US Secretary of State John Kerry and British counterpart Boris Johnson have said their governments are considering new sanctions against Moscow and Damascus. The move has come in response to the Aleppo siege.
The bombardment in Syria’s second city has seen hundreds of civilian deaths, the destruction of an aid convoy and an increasingly dire need for food and medical supplies for Syrians surrounded by warring factions.
“There’s a lot of measures we’re proposing to do with extra sanctions on the Syrian regime and their supporters, measures to bring those responsible for war crimes to the International Criminal Court,” said British Foreign Secretary Boris Johnson in a joint press conference with US Secretary of State John Kerry on Sunday, referencing an upcoming EU summit on sanctions against the Kremlin.
“These things will eventually come to bite the perpetrators of these crimes and they should think about it now,” he said, making it clear that Europe was not preparing direct military intervention in Syria.
Johnson also expressed skepticism that President Bashar al-Assad could retake Aleppo from rebels and “Islamic State” (IS)-related terrorists. He called on Assad’s allies to promote a humanitarian truce.
“I think the most powerful weapon we have at the moment is our ability to make President Vladimir Putin and the Russians feel the consequences of what they are doing,” Johnson said.

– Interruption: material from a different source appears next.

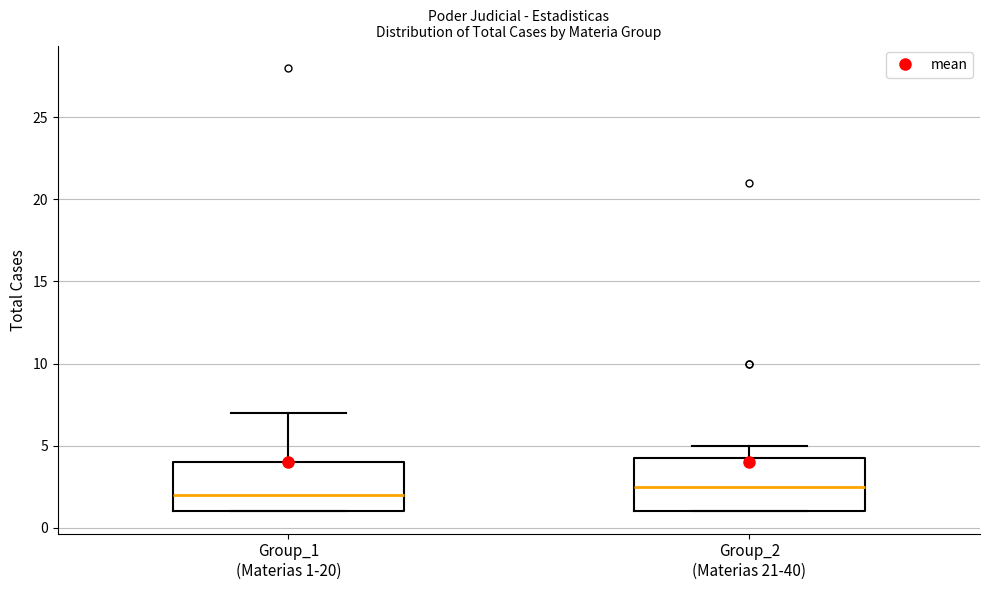

Reading left to right, transcribe this box plot: for each box, give where its median line is, the range the box spans, and where its two whiskers end, as read against the y-axis. The values are not printed on the chart, so give them approximately, as read against the axis.

Group_1 (Materias 1-20): median 2.0, box 1.0 to 4.0, whiskers 1.0 to 7.0
Group_2 (Materias 21-40): median 2.5, box 1.0 to 4.5, whiskers 1.0 to 5.0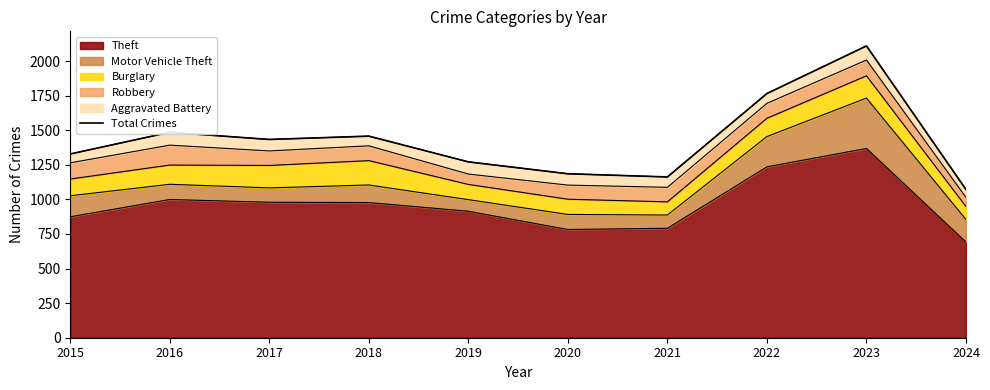

What is the sum of the values at 2018 and 2015?

2785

Swiss peace talks not dead
Kerry confirmed that the US was also mulling sanctions against Assad’s supporters, but did not mention Russia by name.
As the crisis in Aleppo deepens, the diplomatic push to renew a broken ceasefire has seen a flurry of activity. The German Foreign Ministry reported on Sunday that days of inconclusive peace talks in Switzerland, joined by top diplomats from Russia, Turkey, Saudi Arabia and Qatar, would continue into the upcoming week.
According to the UK-based Syrian Observatory for Human Rights, while the Western diplomats were discussing their options on Sunday, 31 people were killed in airstrikes in rebel-held parts of Aleppo.